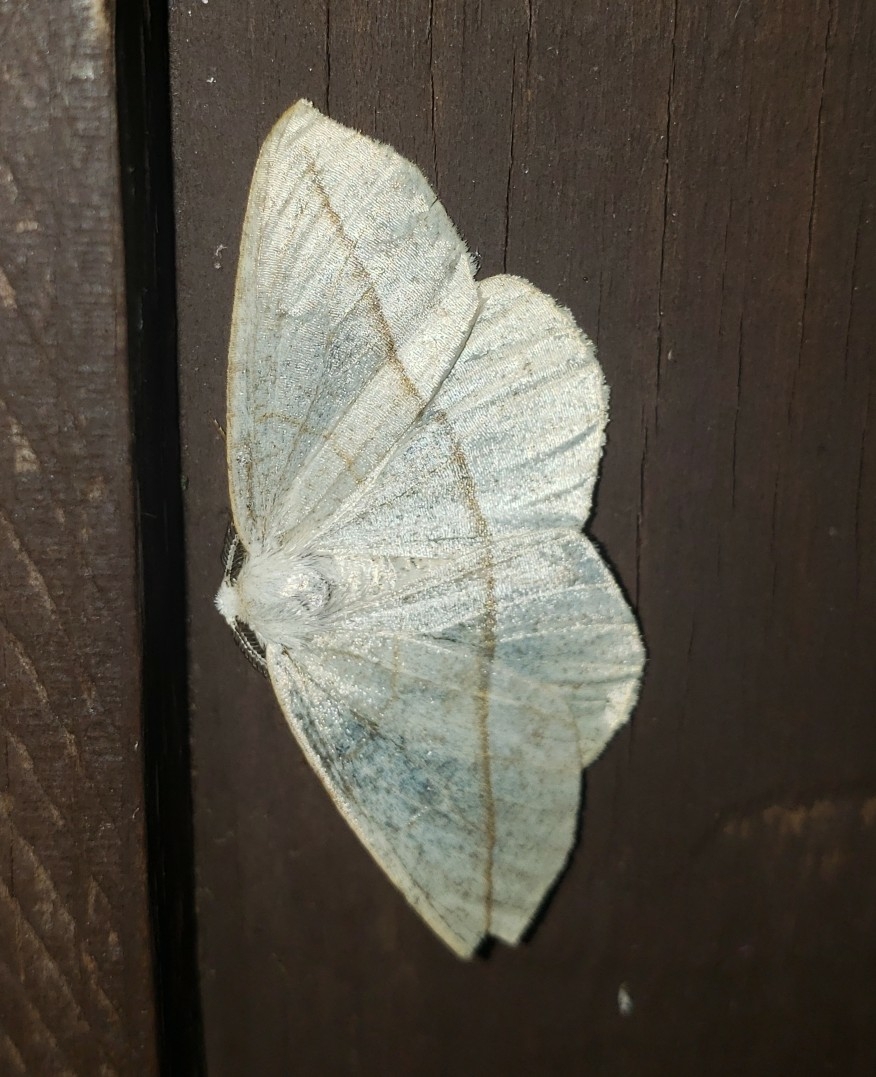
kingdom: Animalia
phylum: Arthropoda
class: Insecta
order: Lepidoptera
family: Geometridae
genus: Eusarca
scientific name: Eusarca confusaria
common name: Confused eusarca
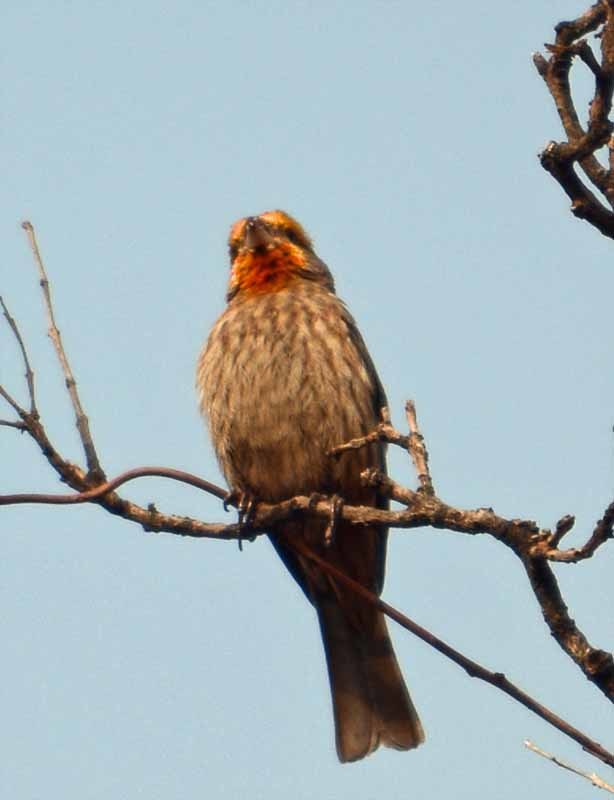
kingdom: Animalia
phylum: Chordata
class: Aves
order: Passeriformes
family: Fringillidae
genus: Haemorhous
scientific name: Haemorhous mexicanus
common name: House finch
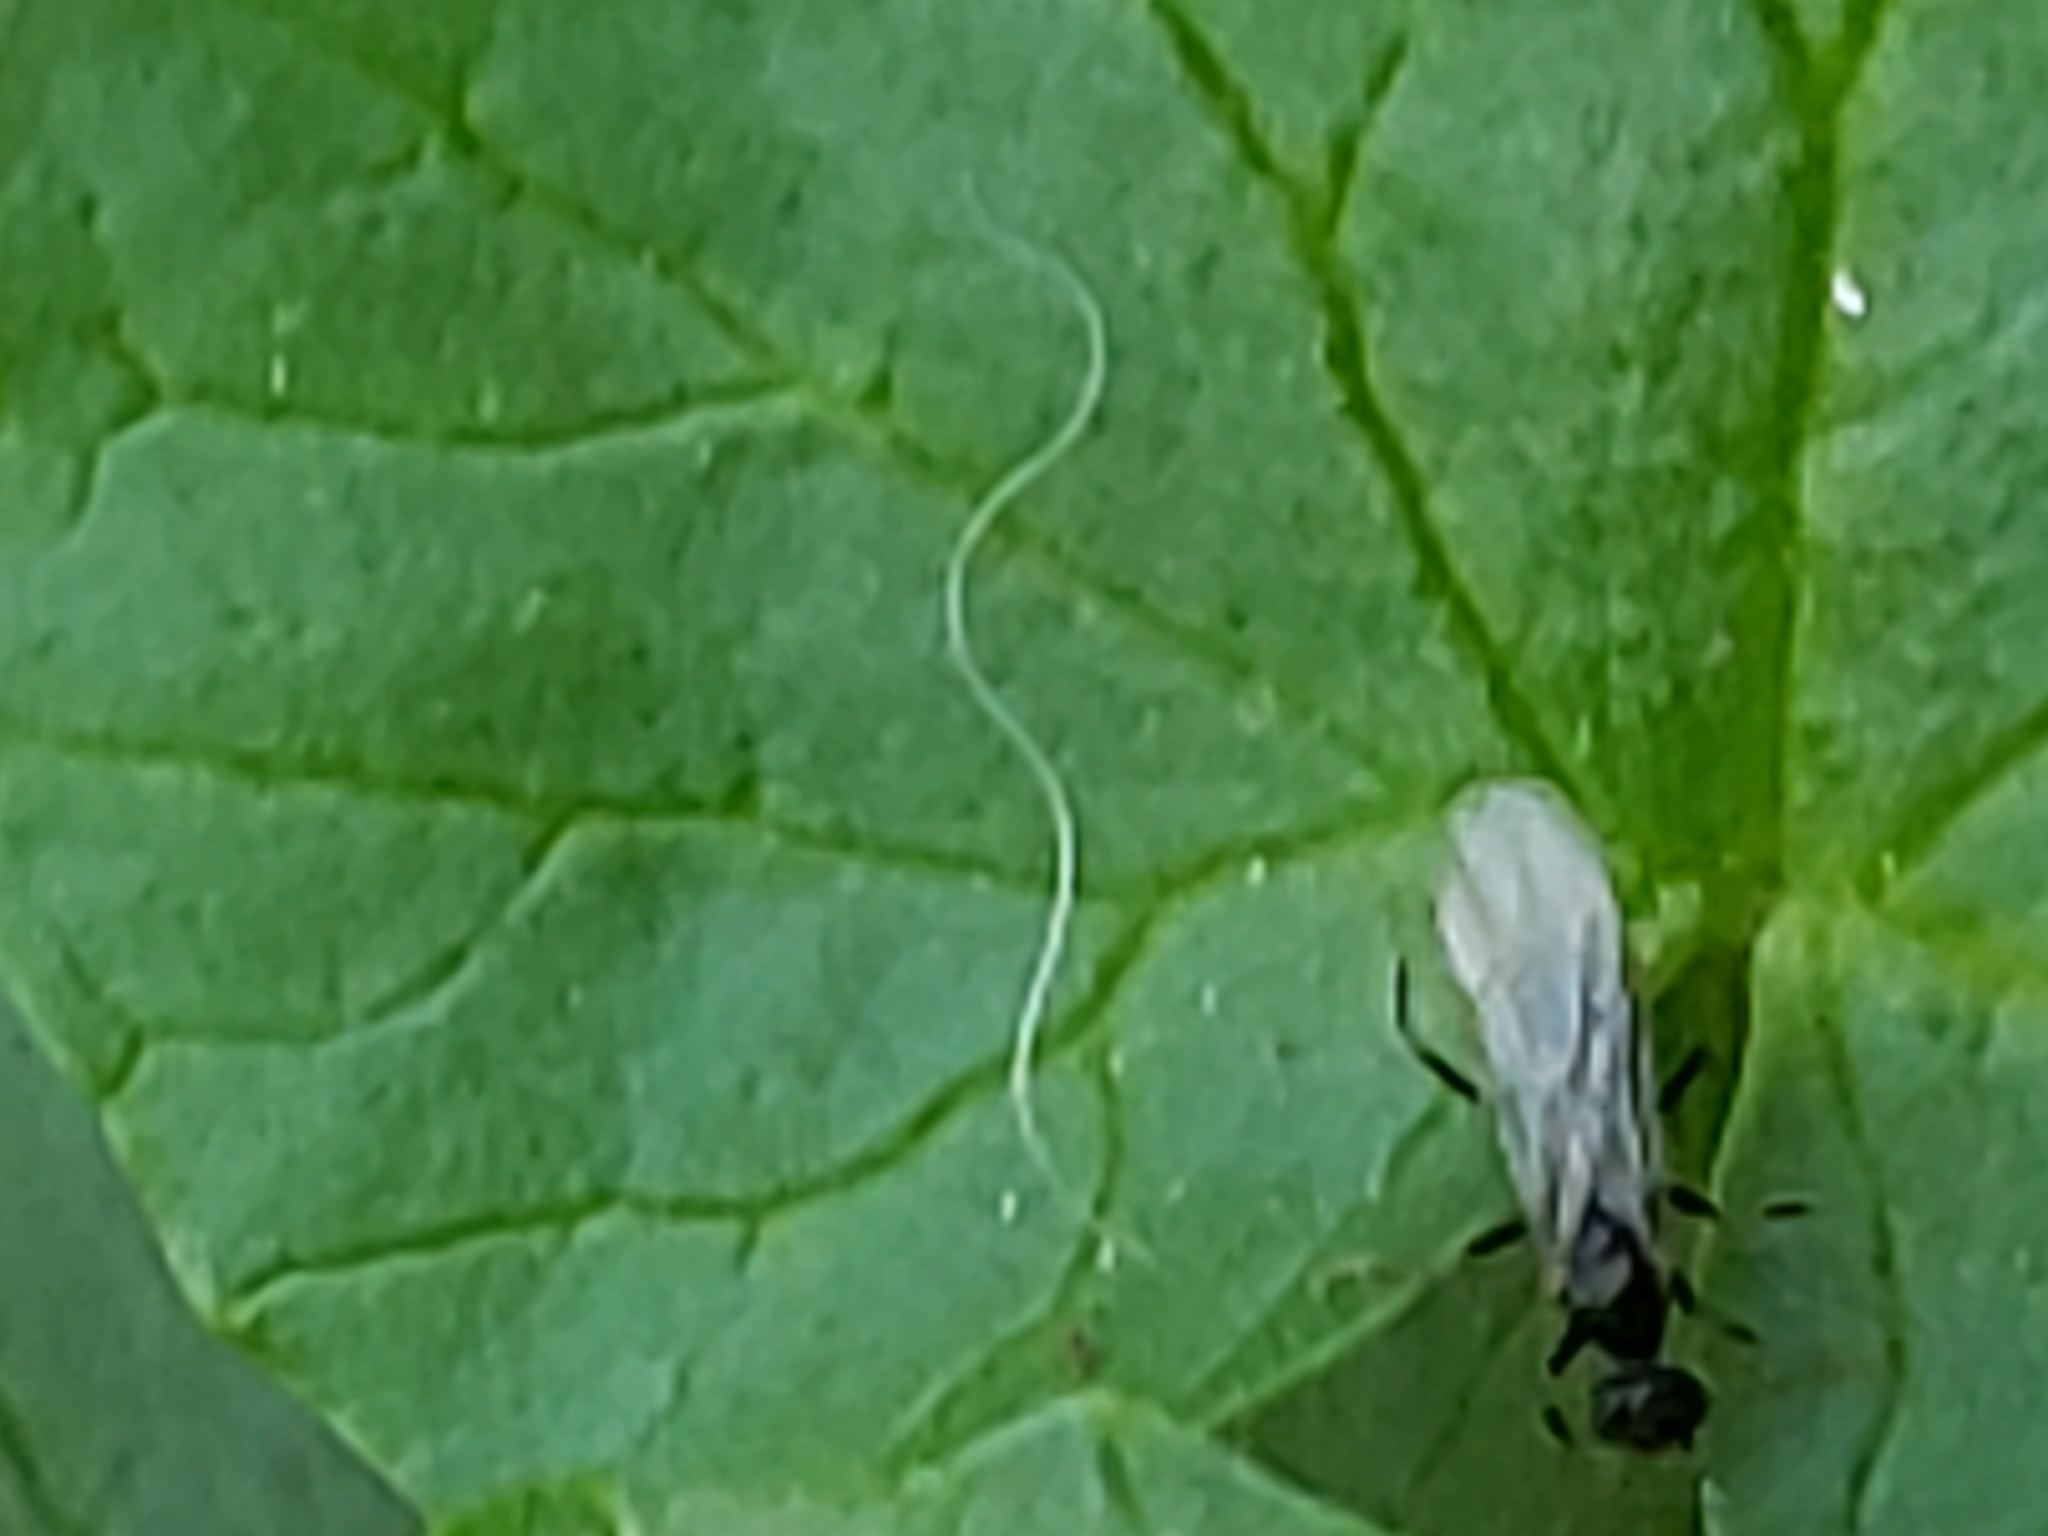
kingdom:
◆ ◆ ◆
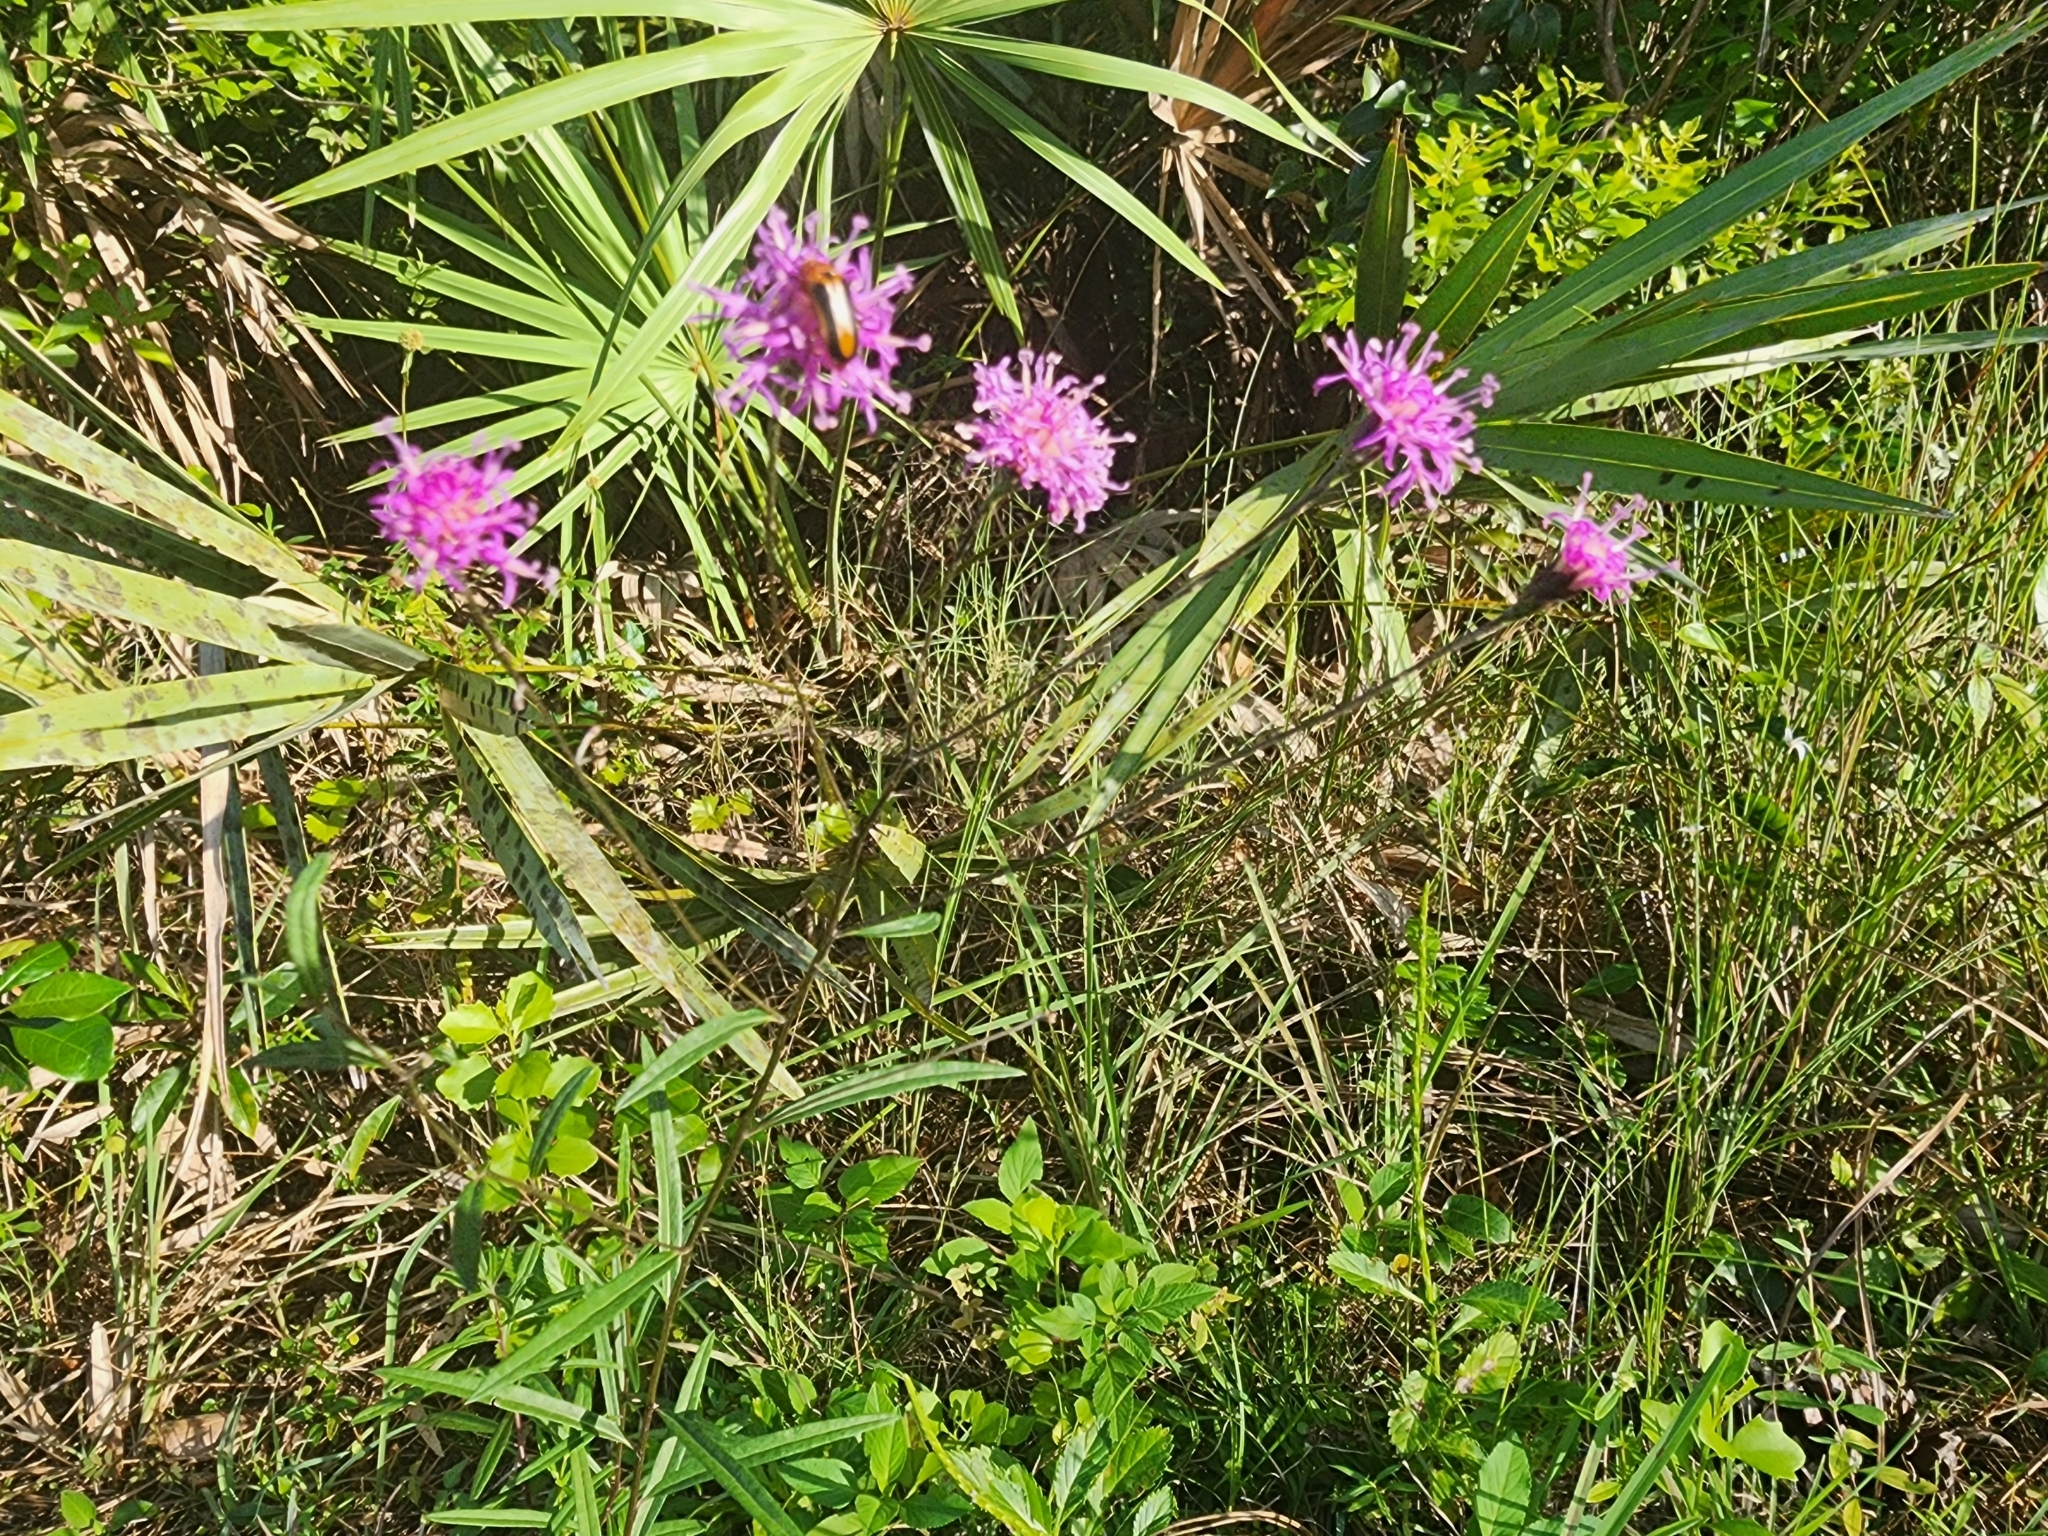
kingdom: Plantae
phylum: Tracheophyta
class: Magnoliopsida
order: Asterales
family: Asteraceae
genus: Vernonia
◆ ◆ ◆
Copy out, unchanged, the lines running from the one containing "order: Passeriformes" through the one containing "common name: House finch", with both of those lines included.

order: Passeriformes
family: Fringillidae
genus: Haemorhous
scientific name: Haemorhous mexicanus
common name: House finch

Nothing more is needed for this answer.